4„ you are mine, i'm yours

165 22 12
                                    

Bölüm Şarkısı: Halsey - Control [Eğer bu şarkıyla dinlerseniz daha hoşunuza gider ve duyguları hissedersiniz. Medyaya koydum ]

3. Tekil Kişi Anlatımı:

"Hey Jungkookie-ah?"

Başını öne eğmiş düşünen genç ona seslenen kişiyle şaşkınlıkla kafasını kaldırdı. Büyük gözlerini korkuyla odasında gezdirirken saatin gece üç olması onu daha çok geriyordu. En sonunda, bakışları karşısındaki aynaya takıldı.

İlk gördüğü kişi korkuyla aynaya bakan kendiydi. Fakat ardından o görüntü silikleşip yerine şeytani bir şekilde gülümseyen Jungkook gözüktü. Kahverenginin en güzel tonunu dünyaya sunan gözleri mutlulukla doldu.

Âşık olduğu Jeon Jungkook işte karşısında ona garipçe gülümsüyordu.

"Jungkook!" diye mutlulukla ufak bir çığlık attı. İki elini çocukça bir sevinçle birbirine çarpıp yatakta doğrulup saçını düzeltmeye çalıştı.

"Yorulmana gerek yok Jungkookie, sen her halinle çok güzelsin."

Aynadan ona gülümseyerek bakan çocuktu bunları söyleyen. Kısa bir süre dondu Jungkook. Gerçekten de âşığı bu cümleyi mi kurmuştu kiraz dudakları ile?

"Jungkook," deyip titrek bir nefes bıraktı. "Sen ciddi misin?" Aynadaki yansıma kafasını sallarken çocuk büyük bir şokla çığlık çığlığa tepinmemek için kendini zor tutuyordu.

Yavaşça aynaya yaklaştı ve sertçe elini koydu. Aynadaki yansıma da ona uyup elini onun üstüne koydu. Şimdi elleri üst üsteydi. Büyülenmiş gibi baktı oraya Jungkook. Âşığının yumuşak tenini elinin altında hissettiğine yemin edebilirdi. Parmaklarını, elinin altında eli tutmak için kıvırdı. Aynanın içinden geçen parmakları âşığının elini kavradı. Soğuktu teni, buz gibiydi.

Ağlayacak gibi bir ses tonuyla "Nasılsın Jungkook?" diye sordu. Odada bir kıkırdama sesi yankılandı.

"Bok gibiyim."

"N-ne? Neden?" dedi korkuyla. Yüreği ona bir şey olmasının ihtimaliyle hızla atıyordu. Aynadaki Jungkook, odadaki gerçek Jungkook'a yaklaştı.

"Çünkü sen bok gibi hissediyorsun."

Kahverengi saçlarını karıştırıp "Benimle ne alakası var?" diye sordu.

"Ah Jungkookie-ah, sen ve ben, aynı kişiyiz. Ben seninim, sen benimsin. Biz birbirimize aitiz, bir ruhun iki yarısıyız."

Sonra telaşla arkasına baktı aynadaki Jungkook. "Geliyorlar," diye fısıldadı. "Kurtulman lazım. Seni almaya geliyorlar."

"Ne demeye çalışıyorsun?"

"Eğer kendinle yüzleşmeyip aynayı kırmazsan seni gönderecekler. Seni atacaklar. Benliğini öldürecekler. Kurtul Jungkook, KURTUL!"

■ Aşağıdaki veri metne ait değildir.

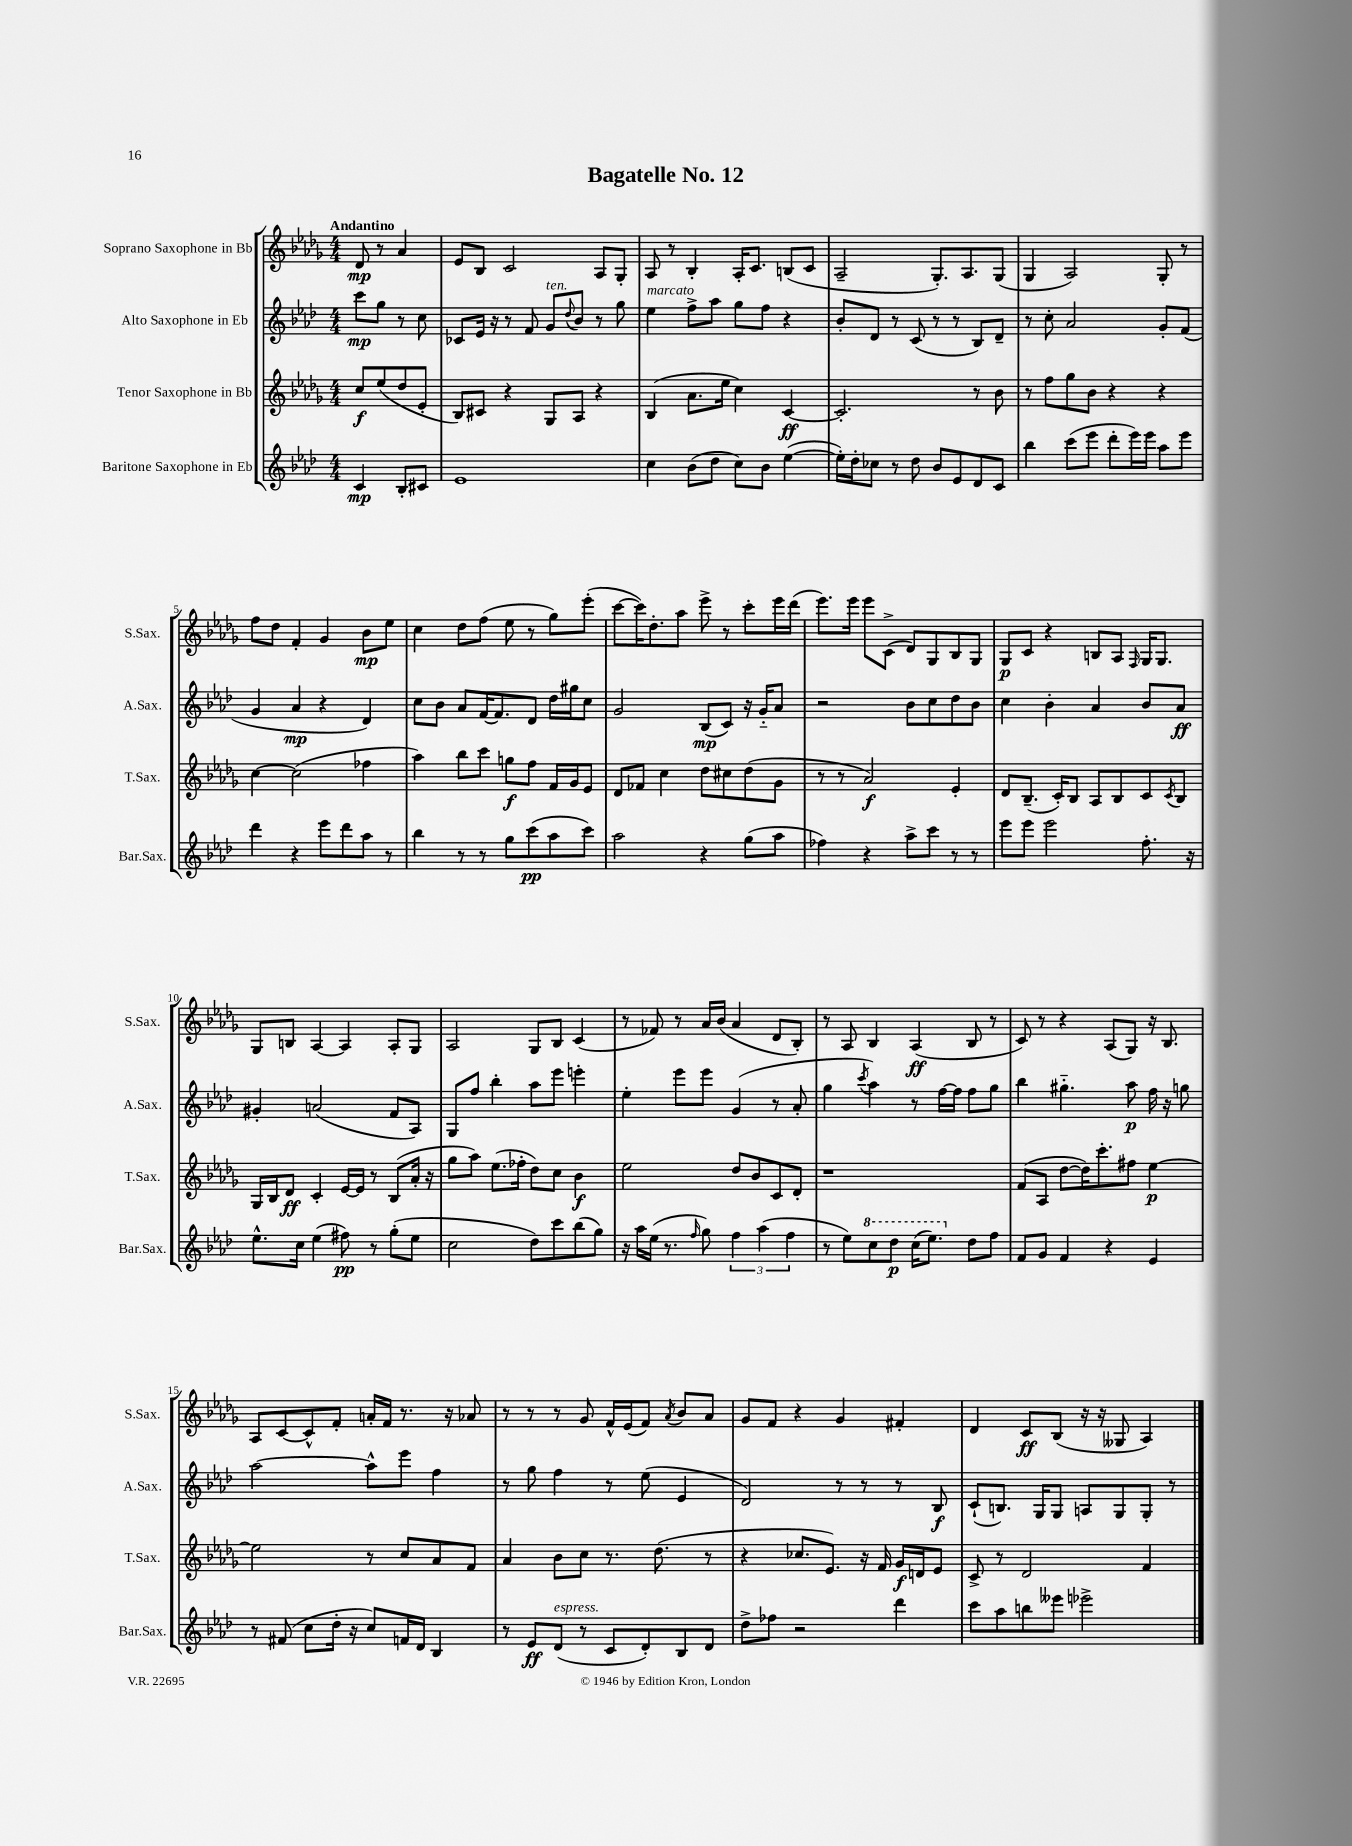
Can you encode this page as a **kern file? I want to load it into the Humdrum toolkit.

**kern	**kern	**kern	**kern
*staff4	*staff3	*staff2	*staff1
*clefG2	*clefG2	*clefG2	*clefG2
*k[b-e-a-d-]	*k[b-e-a-d-g-]	*k[b-e-a-d-]	*k[b-e-a-d-g-]
*M4/4	*M4/4	*M4/4	*M4/4
4c	8cc	8ccc	8d-
.	(8ee-	8gg	8r
8B-'	8dd-	8r	4a-
8c#	8e-'	8cc	.
=	=	=	=
1e-	8B-)	8c-	8e-
.	8c#	16e-	8B-
.	.	16r	.
.	4r	8r	2c
.	.	8f	.
.	8G-	8g	.
.	.	8qqdd-	.
.	8A-	8b-	.
.	4r	8r	8A-
.	.	8gg	8G-'
=	=	=	=
4cc	(4B-	4ee-	8A-
.	.	.	8r
(8b-	8.a-	8ff^	4B-'
8dd-	.	8aa-	.
.	16ee-	.	.
8cc)	4cc)	8gg	16A-'
.	.	.	8.c
8b-	.	8ff	.
([4ee-	[4c	4r	(8B
.	.	.	8c
=	=	=	=
16ee-'])	2.c']	8b-'	2A-~
16dd-'	.	.	.
8cc-	.	8d-	.
8r	.	8r	.
8dd-	.	(8c	.
8b-	.	8r	8.G-')
8e-	.	8r	.
.	.	.	8.A-
8d-	8r	8B-)	.
8c	8b-	8d-~	(8G-
=	=	=	=
4bb-	8r	8r	4G-
.	8ff	8cc'	.
(8ccc	8gg-	2a-	2A-)
8eee-	8b-	.	.
8ddd-'	4r	.	.
16eee-)	.	.	.
16eee-	.	.	.
8aa-	4r	8g'	8G-'
8eee-	.	(8f	8r
=	=	=	=
4ddd-	[4cc	4g	8ff
.	.	.	8dd-
4r	(2cc]	4a-	4f'
8eee-	.	4r	4g-
8ddd-	.	.	.
8aa-	4ff-	4d-)	8b-
8r	.	.	8ee-
=	=	=	=
4bb-	4aa-)	8cc	4cc
.	.	8b-	.
8r	8bb-	8a-	8dd-
8r	8ccc	[16f	(8ff
.	.	8.f]	.
8gg	8gg	.	8ee-
(8ccc	8ff	8d-	8r
8aa-	16f	16dd-	8gg-)
.	16g-	16gg#	.
8ccc)	8e-	8cc	(8eee-'
=	=	=	=
2aa-	8d-	2g	[8ccc
.	8f-	.	16ccc])
.	.	.	8.dd-'
.	4cc	.	.
.	.	.	8aa-
4r	8dd-	(8B-	8eee-^
.	8cc#	8c)	8r
(8gg	(8dd-	16r	8ccc'
.	.	16g'~	.
8aa-	8g-	8a-	16eee-
.	.	.	(16ddd-
=	=	=	=
4ff-)	8r	2r	8.eee-)
.	8r	.	.
.	.	.	16eee-
4r	2a-)	.	8eee-
.	.	.	(8c^
8aa-^	.	8b-	8d-)
8ccc	.	8cc	8G-
8r	4e-'	8dd-	8B-
8r	.	8b-	8G-
=	=	=	=
8eee-	8d-	4cc	8G-
8eee-	(8.B-~	.	8c
2eee-	.	4b-'	4r
.	16c')	.	.
.	8B-	.	.
.	8A-	4a-	8B
.	8B-	.	8A-
.	.	.	16qqF
8.ff'	8c	8b-	16G-
.	.	.	8.G-
.	8qc	.	.
.	8B-	8a-	.
16r	.	.	.
=	=	=	=
8.ee-^^	16G-	4g#'	8G-
.	16B-	.	.
.	8d-	.	8B
16cc	.	.	.
(4ee-	4c'	(2a	[4A-
8ff#)	[16e-	.	4A-]
.	16e-]	.	.
8r	8r	.	.
(8gg'	(8B-	8f	8A-'
8ee-	16a-'	8A-)	8G-
.	16r	.	.
=	=	=	=
2cc	8gg-	8G	2A-
.	8aa-)	8ff	.
.	(8.ee-	4bb-'	.
.	16ff-'	.	.
8dd-)	8dd-)	8aa-	8G-
8ccc	8cc	8eee-	8B-
(8bb-	4b-	4eee'	(4c
8gg)	.	.	.
=	=	=	=
16r	2ee-	4ee-'	8r
16aa-	.	.	.
(16ee-	.	.	8f-)
8.r	.	.	.
.	.	8eee-	8r
16qqff	.	.	.
8gg)	.	8eee-	16a-
.	.	.	(16b-
6ff	8dd-	(4g	4a-
.	8b-	.	.
(6aa-	.	.	.
.	8c	8r	8d-
6ff	.	.	.
.	8d-'	8a-'	8B-')
=	=	=	=
8r	1r	4gg	8r
8ee-)	.	.	8A-
.	.	8qccc	.
8ccc	.	4aa-)	4B-
8ddd-	.	.	.
(16ccc	.	8r	(4A-
8.eee-)	.	.	.
.	.	[16ff	.
.	.	16ff]	.
8dd-	.	8ff	8B-
8ff	.	8gg	8r
=	=	=	=
8f	(8f	4bb-	8c)
8g	8A-	.	8r
4f	[8dd-	4.gg#'~	4r
.	16dd-])	.	.
.	8.ccc'	.	.
4r	.	.	(8A-
.	8ff#	8aa-	8G-)
4e-	[4ee-	16ff	16r
.	.	16r	8.B-
.	.	8gg	.
=	=	=	=
8r	2ee-]	[2aa-	8A-
(8f#	.	.	[8c
8cc	.	.	8c^^]
16dd-'	.	.	8f'
16r	.	.	.
8cc)	8r	8aa-^^]	16a'
.	.	.	16f
16f	8cc	8eee-	8.r
16d-	.	.	.
4B-	8a-	4ff	.
.	.	.	16r
.	8f	.	8a-
=	=	=	=
8r	4a-	8r	8r
8e-	.	8gg	8r
(8d-	8b-	4ff	8r
8r	8cc	.	8g-
8c	8.r	8r	16f^^
.	.	.	(16e-
8d-')	.	(8ee-	8f)
.	(8.dd-	.	.
.	.	.	8qa-
8B-	.	4e-	8b-
8d-	8r	.	8a-
=	=	=	=
8dd-^	4r	2d-)	8g-
8ff-	.	.	8f
2r	8.cc-	.	4r
.	8.e-)	.	.
.	.	8r	4g-
.	16r	8r	.
.	16f	.	.
4ddd-	16g-	8r	4f#'
.	16d	.	.
.	8e-	8B-	.
=	=	=	=
8ccc	8c^	(8c`	4d-
8aa-	8r	8.B)	.
8bb	2d-	.	8c
.	.	16G	.
8eee--	.	8G	(8B-
2eee-^	.	8A	16r
.	.	.	16r
.	.	8G	8G--
.	4f	8G'	4A-)
.	.	8r	.
==	==	==	==
*-	*-	*-	*-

Genç çocuk çığlık atarak uykusunda tepiniyordu. Bir süre devam eden sesler sonucu yurttaki grup üyeleri Jungkook'un odasına gelmişti. Son bir kez çığlık atıp hızla yataktan kalkan çocukla hepsi irkildi.

Jungkook ise aynadaki âşığı Jungkook konuşmasının rüya olduğunu anlamamıştı.

Nefes nefese etrafa bakarken Jimin gelip yavaşça ona sarıldı. "Her şey geçecek Jungkook-ah." diye yatıştırıcı bir sesle art arda aynı cümleyi söyleyip durdu.

Jungkook ise gözlerinin sönmüş ışığı ile aynaya bakıyordu. Sinirleri gerilmişti aynaya baktıkça. Aniden ona sarılan Jimin'i itip aynaya sert bir yumruk attı. Ayna kırılıp elini keserken "Şimdi neredesin orospu çocuğu!" diye bağırıyordu Jungkook. Aynayı kırıp kendini kesen çocuğu zar zor tutuyordu tüm hepsi.

Gözyaşları aktı yanaklarından zemine.

Umutları yıkıldı kumdan kale misali.

Narin dudaklarından küfürler etti sevdiğine.

Jungkook, kendine âşık olup acı çektiriyordu.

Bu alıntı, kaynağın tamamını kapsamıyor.